Is the following scenario can happen?

  1. Worker thread is waiting for signals.
  2. The main thread called terminate_worker();
    • The main thread set the atomic variable terminate to true, and then signaled to the worker thread.
    • Worker thread now wakes up, do its job and load from terminate. At this step, the change to terminate made by the main thread is not yet seen, so the worker thread decides to wait for another signal.
  3. Now deadlock occurs...

I wonder this is ever possible. As I understood, std::atomic only guarantees no race condition, but memory order is a different thing. Questions:

  1. Is this possible?
  2. If this is not possible, is this possible if terminate is not an atomic variable but is simply bool?
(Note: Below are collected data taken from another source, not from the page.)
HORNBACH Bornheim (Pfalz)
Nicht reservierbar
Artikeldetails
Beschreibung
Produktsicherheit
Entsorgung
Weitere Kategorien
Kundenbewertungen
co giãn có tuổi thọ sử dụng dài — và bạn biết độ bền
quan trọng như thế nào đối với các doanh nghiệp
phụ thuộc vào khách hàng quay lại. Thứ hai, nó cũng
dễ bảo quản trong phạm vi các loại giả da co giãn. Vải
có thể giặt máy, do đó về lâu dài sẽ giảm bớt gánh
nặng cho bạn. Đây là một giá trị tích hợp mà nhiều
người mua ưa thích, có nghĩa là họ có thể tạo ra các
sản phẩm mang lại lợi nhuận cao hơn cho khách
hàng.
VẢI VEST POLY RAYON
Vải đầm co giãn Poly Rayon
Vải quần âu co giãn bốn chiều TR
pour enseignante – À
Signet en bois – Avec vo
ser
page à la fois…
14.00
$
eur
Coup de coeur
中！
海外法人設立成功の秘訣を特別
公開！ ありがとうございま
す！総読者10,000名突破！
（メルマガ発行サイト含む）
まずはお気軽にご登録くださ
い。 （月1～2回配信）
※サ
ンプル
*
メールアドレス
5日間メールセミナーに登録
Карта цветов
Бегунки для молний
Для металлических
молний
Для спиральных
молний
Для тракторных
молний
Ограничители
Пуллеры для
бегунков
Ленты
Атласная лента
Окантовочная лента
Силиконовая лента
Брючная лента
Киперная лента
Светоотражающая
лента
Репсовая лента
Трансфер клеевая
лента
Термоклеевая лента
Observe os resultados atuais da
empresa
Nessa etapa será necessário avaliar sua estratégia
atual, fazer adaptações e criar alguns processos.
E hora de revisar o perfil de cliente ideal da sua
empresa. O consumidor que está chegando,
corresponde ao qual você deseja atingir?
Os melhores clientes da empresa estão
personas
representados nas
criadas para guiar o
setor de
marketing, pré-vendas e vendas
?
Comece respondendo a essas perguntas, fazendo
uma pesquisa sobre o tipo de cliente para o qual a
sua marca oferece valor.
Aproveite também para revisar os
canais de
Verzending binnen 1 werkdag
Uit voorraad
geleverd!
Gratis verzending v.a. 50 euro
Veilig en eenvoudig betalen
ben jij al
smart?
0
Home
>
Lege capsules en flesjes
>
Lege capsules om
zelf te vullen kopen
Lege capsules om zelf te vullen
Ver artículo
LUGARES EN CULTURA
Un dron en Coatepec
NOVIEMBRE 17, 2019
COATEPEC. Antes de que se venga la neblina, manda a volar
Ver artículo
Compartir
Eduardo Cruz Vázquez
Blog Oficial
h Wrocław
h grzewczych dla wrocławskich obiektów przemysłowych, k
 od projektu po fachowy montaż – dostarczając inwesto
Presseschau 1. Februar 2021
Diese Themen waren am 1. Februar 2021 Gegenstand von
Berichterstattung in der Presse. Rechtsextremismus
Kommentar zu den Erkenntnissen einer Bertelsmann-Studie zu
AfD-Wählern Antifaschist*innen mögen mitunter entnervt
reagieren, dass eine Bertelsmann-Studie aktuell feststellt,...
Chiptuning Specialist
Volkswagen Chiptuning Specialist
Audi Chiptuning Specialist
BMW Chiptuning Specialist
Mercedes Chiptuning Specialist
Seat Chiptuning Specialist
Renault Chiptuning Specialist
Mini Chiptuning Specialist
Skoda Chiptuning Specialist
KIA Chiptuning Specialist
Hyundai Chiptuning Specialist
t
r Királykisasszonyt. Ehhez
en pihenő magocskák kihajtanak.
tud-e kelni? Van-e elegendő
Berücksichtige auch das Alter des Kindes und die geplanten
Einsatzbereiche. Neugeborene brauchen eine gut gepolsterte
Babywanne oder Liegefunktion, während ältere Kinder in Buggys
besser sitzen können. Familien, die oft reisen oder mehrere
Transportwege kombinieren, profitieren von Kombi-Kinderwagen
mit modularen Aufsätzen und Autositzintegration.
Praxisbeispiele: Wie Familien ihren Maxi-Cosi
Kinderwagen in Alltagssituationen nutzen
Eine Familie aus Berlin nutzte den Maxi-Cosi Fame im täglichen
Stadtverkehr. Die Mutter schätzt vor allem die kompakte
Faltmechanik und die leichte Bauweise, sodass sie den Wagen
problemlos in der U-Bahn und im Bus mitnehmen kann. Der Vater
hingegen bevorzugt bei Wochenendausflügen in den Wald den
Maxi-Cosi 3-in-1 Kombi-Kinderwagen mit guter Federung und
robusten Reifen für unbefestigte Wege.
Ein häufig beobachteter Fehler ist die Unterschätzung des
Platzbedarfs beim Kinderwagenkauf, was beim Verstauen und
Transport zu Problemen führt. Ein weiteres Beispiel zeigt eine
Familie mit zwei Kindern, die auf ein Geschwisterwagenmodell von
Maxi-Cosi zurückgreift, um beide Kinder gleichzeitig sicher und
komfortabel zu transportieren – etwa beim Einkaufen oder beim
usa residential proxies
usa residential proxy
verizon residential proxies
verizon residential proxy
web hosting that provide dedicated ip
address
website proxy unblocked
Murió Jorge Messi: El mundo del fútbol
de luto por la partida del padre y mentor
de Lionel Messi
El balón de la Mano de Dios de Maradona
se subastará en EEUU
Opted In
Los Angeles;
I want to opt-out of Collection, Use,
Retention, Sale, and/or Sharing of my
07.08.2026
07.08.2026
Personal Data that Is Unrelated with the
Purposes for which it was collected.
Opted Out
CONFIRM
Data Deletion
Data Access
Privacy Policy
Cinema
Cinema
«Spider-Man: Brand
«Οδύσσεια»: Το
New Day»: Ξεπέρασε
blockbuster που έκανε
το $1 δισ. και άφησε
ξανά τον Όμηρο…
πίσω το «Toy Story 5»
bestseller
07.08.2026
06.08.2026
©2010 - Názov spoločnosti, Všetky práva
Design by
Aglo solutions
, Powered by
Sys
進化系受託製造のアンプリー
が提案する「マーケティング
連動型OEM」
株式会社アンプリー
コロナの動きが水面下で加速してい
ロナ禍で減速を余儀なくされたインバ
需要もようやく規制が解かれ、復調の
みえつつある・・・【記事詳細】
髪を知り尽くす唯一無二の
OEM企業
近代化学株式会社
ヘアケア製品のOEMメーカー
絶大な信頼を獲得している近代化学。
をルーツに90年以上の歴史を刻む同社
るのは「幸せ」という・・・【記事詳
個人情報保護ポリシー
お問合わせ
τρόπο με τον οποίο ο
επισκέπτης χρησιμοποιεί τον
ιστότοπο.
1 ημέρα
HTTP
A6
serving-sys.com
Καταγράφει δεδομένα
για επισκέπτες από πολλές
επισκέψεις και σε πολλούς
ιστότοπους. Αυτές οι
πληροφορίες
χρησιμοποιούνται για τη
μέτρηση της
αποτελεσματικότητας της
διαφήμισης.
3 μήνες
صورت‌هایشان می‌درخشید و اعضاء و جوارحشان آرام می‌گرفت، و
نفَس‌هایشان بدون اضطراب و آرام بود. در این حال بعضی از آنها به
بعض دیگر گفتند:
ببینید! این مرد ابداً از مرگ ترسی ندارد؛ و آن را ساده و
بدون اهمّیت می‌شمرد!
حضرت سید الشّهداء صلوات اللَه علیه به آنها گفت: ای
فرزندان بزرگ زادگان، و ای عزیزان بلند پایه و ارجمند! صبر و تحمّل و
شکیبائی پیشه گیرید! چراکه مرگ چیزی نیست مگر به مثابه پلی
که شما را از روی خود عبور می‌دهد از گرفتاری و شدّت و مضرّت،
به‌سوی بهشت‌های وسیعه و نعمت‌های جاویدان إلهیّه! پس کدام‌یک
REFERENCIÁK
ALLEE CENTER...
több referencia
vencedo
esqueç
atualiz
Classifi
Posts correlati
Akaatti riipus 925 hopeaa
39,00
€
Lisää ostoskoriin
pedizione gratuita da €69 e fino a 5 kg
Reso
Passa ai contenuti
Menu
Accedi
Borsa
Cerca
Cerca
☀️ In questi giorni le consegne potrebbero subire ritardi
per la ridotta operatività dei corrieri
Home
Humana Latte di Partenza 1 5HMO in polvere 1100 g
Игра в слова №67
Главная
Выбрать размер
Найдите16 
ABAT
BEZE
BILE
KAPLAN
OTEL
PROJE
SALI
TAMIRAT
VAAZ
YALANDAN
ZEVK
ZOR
Or atomicity has nothing to do with this?
  3. If this is possible, what should I do?

Thank you.

1

There are 1 answers

3
MikeMB On BEST ANSWER

I don't believe, what you describe is possible, as cv.notify_all() afaik (please correct me if I'm wrong) synchronizes with wait(), so when the worker thread awakes, it will see the change to terminate.

However:

A deadlock can happen the following way:

  1. Worker thread (WT) determines that the terminate flag is still false.

  2. The main thread (MT) sets the terminate flag and calls cv.notify_all().

  3. As no one is curently waiting for the condition variable that notification gets "lost/ignored".
  4. MT calls join and blocks.
  5. WT goes to sleep ( cv.wait()) and blocks too.

Solution:

While you don't have to hold a lock while you call cv.notify, you

  • have to hold a lock, while you are modifying terminate (even if it is an atomic)
  • have to make sure, that the check for the condition and the actual call to wait happen while you are holding the same lock.

This is why there is a form of wait that performs this check just before it sends the thread to sleep.

A corrected code (with minimal changes) could look like this:

// Worker thread routine
void work() {
    while( !terminate ) {
        {
            std::unique_lock<std::mutex> lg{ mutex };
            if (!terminate) {
                cv.wait(lg);
            }

            // Do something
        }
        // Do something
    }
}

// This function is called from the main thread
void terminate_worker() {
    {
        std::lock_guard<std::mutex> lg(mutex);
        terminate = true;
    }
    cv.notify_all();
    worker_thread.join();
}